======== SOURCE EXCERPT ========

Tessellate S.T.E.M.S - Mathematics - College - Set 2 - Subjective Problem

Yes. Let $\alpha$ be the unique solution to $\cos(x) = x.$ We'll show the sequence converges to $\alpha.$

First, note that $a_2 \in [-1,1],$ so $a_3 \in [\cos(1),1],$ and so $a_4 \in [\cos(1),\cos(\cos(1))].$ (This is because $\cos(x)$ is decreasing on $[\cos(1),1].$)

========

• [PROBLEMS TO WORK ON]
1. Can you retype the cosine solution excerpt from "Tessellate S.T.E.M.S - Mathematics" up to and including "decreasing on $[\cos(1),1].$)"?
2. In the cosine solution excerpt, why does a_4 lie in the interval [cos(1), cos(cos(1))]? Answer in one to three sentences.

======== DATA LISTING ========

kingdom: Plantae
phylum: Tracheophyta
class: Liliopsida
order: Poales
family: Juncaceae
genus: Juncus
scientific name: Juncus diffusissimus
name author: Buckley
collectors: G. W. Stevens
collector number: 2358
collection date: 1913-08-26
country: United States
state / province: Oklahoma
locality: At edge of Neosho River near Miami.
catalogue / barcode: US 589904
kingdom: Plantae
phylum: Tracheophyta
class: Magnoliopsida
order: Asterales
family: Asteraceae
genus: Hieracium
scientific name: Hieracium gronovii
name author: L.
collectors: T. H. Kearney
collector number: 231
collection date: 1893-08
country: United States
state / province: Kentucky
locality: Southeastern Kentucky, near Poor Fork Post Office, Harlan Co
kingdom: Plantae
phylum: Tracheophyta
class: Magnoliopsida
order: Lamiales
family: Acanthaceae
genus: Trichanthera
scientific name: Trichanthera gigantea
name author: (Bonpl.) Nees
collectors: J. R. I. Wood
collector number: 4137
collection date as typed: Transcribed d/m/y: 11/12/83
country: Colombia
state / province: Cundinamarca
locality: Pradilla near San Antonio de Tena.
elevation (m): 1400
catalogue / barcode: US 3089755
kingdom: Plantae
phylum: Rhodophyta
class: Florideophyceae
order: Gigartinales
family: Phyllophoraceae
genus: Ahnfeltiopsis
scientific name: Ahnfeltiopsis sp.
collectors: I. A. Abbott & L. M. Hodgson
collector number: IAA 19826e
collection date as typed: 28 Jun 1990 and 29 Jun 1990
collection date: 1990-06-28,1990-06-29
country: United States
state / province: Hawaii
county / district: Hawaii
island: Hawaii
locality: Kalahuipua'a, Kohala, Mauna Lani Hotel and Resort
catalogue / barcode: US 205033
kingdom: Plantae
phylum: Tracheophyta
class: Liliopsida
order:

========

• [ANSWERS FOR THE TASKS]
1.
Tessellate S.T.E.M.S - Mathematics - College - Set 2 - Subjective Problem

Yes. Let $\alpha$ be the unique solution to $\cos(x) = x.$ We'll show the sequence converges to $\alpha.$

First, note that $a_2 \in [-1,1],$ so $a_3 \in [\cos(1),1],$ and so $a_4 \in [\cos(1),\cos(\cos(1))].$ (This is because $\cos(x)$ is decreasing on $[\cos(1),1].$)

2. a_3 lies in [cos(1), 1], and cos(x) is decreasing on [cos(1), 1]. So applying cosine to a_3 gives a value between cos(1) and cos(cos(1)), which places a_4 in [cos(1), cos(cos(1))].